Speaking of Being Screwed…

As I said before, this could be extremely bad.  Ernest’s dead-on - if the Supreme Court takes this one, that does not bode well for the continuing vitality of Sony.  I also agree that the SC is unlikely to take this up, because even had Posner actually followed Sony via Napster, he would have come to the same result.  One could argue that, because Posner’s opinion was so flawed, there are more issues that the SC would be willing to take a look at.  Certainly, Posner took liberties with Sony - the pseudo-negligence rule he adopted contradicts the hybrid technical and user capability standard in Sony (see previous posts here and here for more explanation).  But, almost the entire opinion is dicta, so I doubt the Court will have any interest in it.  No bad precedent has really been set, because the holding was quite simple: if you have no substantial non-infringing uses, then you don’t fall under Sony.  In practice, Posner’s dicta is important – both sides of the Grokster appeal are citing to it.  Still, the SC won’t waste its time dealing with that.

How Far Does the Broadcast Flag Go?

I must confess: I have yet to get through the entirety of the FCC’s gargantuan Order.  I have been trying to keep abreast of others’ analyses and excerpting of key parts We know it’s not really going to affect piracy and it’s going to cripple production and consumers uses of digital TV equipment.  But precisely how bad have we been screwed?


Professor Felten goes through his Broadcast Flag scorecard, and comes to the conclusion “The FCC’s order will be harmful; but it could have been much, much worse.” Sure.  But, reading Felten’s entire post, I thought he would have ended by saying, It’s bad, and it could get a lot worse as the FCC sorts out these details.  I have little reason to be optimistic at this point.
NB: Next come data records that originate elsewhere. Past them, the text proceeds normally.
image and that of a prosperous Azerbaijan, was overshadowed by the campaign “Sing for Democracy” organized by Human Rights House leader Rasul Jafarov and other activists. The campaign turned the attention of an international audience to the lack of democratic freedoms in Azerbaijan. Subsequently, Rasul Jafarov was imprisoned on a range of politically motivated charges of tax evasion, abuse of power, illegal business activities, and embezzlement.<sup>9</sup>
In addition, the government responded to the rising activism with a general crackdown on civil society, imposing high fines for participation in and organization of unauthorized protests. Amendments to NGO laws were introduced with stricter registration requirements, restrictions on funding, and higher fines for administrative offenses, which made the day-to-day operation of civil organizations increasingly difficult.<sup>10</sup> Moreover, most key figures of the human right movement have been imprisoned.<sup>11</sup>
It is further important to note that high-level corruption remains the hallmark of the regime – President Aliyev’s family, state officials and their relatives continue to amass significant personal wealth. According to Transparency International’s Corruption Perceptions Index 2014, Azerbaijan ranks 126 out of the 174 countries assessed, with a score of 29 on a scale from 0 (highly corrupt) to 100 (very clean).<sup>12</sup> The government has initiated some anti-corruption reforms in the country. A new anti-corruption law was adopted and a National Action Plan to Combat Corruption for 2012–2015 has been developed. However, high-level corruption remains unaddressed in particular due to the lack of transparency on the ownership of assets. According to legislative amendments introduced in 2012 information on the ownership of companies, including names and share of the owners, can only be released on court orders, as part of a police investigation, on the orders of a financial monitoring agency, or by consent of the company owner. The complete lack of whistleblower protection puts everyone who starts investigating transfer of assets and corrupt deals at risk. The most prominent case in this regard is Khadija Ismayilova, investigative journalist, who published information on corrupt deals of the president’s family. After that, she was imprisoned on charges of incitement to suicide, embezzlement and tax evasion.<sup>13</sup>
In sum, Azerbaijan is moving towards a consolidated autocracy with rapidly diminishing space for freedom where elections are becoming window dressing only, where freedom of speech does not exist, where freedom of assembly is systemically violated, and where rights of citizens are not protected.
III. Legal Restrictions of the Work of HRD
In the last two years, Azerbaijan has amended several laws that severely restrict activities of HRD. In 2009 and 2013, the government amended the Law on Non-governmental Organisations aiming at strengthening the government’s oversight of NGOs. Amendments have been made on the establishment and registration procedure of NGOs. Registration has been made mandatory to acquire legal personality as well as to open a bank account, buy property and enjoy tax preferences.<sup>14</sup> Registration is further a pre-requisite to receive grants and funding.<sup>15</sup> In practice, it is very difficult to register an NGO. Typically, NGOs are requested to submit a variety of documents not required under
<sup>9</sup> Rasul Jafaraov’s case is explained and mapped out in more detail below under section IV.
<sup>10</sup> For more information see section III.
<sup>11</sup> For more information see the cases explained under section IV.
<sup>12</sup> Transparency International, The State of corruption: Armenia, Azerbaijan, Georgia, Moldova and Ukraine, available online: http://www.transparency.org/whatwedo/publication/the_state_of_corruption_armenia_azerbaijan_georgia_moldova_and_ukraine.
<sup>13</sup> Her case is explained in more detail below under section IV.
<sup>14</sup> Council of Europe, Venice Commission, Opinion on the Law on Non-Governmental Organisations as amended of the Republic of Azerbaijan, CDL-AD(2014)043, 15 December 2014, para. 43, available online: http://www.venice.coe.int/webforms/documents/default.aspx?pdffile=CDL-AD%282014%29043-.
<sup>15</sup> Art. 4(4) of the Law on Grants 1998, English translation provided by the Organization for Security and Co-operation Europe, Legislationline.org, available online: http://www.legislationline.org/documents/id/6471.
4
But forget what they might say – I can’t even discern what they already said.  SethF points out that the FCC wants to protect open source software defined radio; however, it seemed that open source does not gel with the FCC’s robustness requirements (as described here).  Aren’t they still, as the EFF argued in its comments on BPDG, still not tamper proof?  I noted in my brief skim of the Order that the FCC brought up distinguishing software, but how far does this go?


And Ernest’s checking out a possible loophole regarding exports.


In any case, I’ve got more reading and thinking to do on this. So, keep reading the great analyses out there, go back to the Order, then ask a friend, then back to the primary sources, rinse, repeat.